*Problem requirements*. Find the line with "right knee: (529, 362, 11)" and the line with "right hip: (605, 323, 1)" in the entries below; output exactly those two lines, every line between them, and no others.

*Available records*.

--- START ---

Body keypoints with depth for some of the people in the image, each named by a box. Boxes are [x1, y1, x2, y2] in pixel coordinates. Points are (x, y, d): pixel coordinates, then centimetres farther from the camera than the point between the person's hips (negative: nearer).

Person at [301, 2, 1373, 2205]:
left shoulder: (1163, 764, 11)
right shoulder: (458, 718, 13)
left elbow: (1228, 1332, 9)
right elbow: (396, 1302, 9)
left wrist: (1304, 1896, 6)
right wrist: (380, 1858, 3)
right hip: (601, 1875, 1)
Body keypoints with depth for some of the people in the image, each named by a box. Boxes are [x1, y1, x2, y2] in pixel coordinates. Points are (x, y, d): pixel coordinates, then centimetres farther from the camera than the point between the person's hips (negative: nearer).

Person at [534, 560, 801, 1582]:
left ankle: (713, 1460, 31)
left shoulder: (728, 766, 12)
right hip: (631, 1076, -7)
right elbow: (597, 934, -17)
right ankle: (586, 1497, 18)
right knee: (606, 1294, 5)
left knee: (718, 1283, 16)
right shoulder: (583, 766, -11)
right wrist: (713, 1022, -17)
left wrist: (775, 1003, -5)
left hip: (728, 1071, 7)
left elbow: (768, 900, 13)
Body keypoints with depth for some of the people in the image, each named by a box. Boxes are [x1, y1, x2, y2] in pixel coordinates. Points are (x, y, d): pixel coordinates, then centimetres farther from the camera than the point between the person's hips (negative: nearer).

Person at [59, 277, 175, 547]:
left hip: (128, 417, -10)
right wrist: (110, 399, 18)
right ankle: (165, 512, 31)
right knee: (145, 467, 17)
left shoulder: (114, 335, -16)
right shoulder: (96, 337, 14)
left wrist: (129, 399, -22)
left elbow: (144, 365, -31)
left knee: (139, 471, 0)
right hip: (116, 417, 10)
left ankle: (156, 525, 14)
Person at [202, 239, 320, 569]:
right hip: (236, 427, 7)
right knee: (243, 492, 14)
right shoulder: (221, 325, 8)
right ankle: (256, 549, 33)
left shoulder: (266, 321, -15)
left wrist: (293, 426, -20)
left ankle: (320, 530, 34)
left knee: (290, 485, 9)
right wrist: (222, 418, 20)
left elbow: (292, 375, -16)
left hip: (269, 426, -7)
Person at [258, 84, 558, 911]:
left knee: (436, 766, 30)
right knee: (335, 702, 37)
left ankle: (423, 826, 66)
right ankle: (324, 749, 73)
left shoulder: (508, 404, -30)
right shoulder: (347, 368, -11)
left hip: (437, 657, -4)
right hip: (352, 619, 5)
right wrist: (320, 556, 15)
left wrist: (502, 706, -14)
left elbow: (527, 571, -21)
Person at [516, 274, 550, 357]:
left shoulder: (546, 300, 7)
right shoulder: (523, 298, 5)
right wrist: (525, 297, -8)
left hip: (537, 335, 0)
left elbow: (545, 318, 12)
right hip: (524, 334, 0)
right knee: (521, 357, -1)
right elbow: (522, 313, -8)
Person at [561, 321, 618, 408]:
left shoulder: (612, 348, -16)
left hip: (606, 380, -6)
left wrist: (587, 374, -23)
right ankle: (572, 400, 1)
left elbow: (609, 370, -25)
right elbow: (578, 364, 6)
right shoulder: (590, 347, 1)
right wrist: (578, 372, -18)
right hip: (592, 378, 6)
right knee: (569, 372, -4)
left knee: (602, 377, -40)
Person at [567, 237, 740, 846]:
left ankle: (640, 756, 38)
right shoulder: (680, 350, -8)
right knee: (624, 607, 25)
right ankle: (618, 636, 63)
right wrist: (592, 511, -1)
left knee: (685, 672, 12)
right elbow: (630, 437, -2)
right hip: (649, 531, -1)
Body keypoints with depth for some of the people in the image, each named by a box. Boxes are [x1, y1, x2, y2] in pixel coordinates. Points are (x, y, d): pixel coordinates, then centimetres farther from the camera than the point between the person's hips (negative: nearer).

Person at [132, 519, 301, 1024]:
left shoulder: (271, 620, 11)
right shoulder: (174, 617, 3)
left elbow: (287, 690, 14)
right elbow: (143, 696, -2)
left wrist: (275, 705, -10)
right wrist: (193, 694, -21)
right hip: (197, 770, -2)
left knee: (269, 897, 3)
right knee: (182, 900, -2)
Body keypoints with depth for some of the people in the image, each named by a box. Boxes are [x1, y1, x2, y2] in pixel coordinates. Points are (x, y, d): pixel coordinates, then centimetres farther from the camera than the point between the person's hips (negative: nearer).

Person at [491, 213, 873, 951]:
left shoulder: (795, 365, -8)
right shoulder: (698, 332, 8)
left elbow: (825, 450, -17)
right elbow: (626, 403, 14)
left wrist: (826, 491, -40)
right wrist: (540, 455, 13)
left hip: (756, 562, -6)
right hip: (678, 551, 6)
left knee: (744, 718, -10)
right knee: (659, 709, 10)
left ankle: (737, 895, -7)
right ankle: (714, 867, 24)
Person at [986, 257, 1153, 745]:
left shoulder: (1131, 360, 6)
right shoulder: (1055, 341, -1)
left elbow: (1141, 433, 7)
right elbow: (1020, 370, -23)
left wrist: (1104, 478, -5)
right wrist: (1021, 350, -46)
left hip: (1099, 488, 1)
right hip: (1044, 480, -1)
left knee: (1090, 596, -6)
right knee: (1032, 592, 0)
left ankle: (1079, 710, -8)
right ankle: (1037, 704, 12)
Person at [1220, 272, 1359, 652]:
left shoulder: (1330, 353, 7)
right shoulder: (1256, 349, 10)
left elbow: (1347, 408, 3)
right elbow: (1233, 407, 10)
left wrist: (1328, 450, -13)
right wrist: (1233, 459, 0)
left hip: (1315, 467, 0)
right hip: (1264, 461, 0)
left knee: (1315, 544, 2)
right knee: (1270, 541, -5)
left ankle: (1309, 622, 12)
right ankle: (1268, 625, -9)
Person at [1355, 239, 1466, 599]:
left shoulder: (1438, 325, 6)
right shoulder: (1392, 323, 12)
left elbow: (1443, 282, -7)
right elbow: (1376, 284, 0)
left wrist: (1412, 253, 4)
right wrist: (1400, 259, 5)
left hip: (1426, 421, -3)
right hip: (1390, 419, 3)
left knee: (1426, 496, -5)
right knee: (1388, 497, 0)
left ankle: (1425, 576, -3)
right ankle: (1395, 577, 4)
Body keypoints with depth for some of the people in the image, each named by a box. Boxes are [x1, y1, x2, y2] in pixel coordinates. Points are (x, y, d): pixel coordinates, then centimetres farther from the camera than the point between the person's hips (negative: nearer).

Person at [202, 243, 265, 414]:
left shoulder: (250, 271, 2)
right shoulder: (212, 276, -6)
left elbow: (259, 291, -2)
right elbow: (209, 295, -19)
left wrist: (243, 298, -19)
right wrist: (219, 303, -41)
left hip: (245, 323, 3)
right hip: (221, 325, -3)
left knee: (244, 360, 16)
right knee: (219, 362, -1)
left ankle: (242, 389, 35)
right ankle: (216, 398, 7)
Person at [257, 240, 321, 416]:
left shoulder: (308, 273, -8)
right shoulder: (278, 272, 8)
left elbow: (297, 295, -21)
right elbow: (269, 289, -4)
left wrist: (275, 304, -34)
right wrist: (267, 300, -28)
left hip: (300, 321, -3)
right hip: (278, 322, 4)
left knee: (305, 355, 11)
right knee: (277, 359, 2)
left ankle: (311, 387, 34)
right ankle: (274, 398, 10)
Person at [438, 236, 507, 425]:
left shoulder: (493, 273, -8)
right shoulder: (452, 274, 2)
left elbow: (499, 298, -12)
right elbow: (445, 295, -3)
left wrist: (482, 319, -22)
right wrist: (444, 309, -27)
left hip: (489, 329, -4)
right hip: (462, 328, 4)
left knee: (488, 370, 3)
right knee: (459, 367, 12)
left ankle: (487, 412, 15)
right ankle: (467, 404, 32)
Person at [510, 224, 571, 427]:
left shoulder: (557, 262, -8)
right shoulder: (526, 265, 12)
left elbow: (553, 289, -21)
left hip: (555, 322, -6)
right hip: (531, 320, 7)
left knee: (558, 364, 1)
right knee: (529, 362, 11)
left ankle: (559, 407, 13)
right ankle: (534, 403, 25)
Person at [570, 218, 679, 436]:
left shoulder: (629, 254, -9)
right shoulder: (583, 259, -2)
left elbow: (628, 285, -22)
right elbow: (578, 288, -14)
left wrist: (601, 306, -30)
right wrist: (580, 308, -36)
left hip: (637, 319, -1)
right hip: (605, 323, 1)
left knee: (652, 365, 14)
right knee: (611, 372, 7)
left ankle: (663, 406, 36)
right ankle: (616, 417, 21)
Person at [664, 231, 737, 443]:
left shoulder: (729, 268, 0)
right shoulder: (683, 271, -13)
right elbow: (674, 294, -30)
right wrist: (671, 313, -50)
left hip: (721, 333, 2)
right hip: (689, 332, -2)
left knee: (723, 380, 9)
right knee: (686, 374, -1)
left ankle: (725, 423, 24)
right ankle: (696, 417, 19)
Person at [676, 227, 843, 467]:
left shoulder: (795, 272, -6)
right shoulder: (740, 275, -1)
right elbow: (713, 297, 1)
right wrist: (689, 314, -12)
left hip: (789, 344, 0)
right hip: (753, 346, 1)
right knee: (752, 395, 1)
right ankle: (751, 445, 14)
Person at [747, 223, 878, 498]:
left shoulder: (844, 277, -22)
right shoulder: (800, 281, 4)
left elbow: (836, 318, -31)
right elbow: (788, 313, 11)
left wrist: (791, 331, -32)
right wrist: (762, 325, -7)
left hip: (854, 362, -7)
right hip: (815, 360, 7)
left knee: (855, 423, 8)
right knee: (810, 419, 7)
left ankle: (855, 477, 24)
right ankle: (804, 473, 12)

--- END ---

*Expected output*.
right knee: (529, 362, 11)
left ankle: (559, 407, 13)
right ankle: (534, 403, 25)
Person at [570, 218, 679, 436]:
left shoulder: (629, 254, -9)
right shoulder: (583, 259, -2)
left elbow: (628, 285, -22)
right elbow: (578, 288, -14)
left wrist: (601, 306, -30)
right wrist: (580, 308, -36)
left hip: (637, 319, -1)
right hip: (605, 323, 1)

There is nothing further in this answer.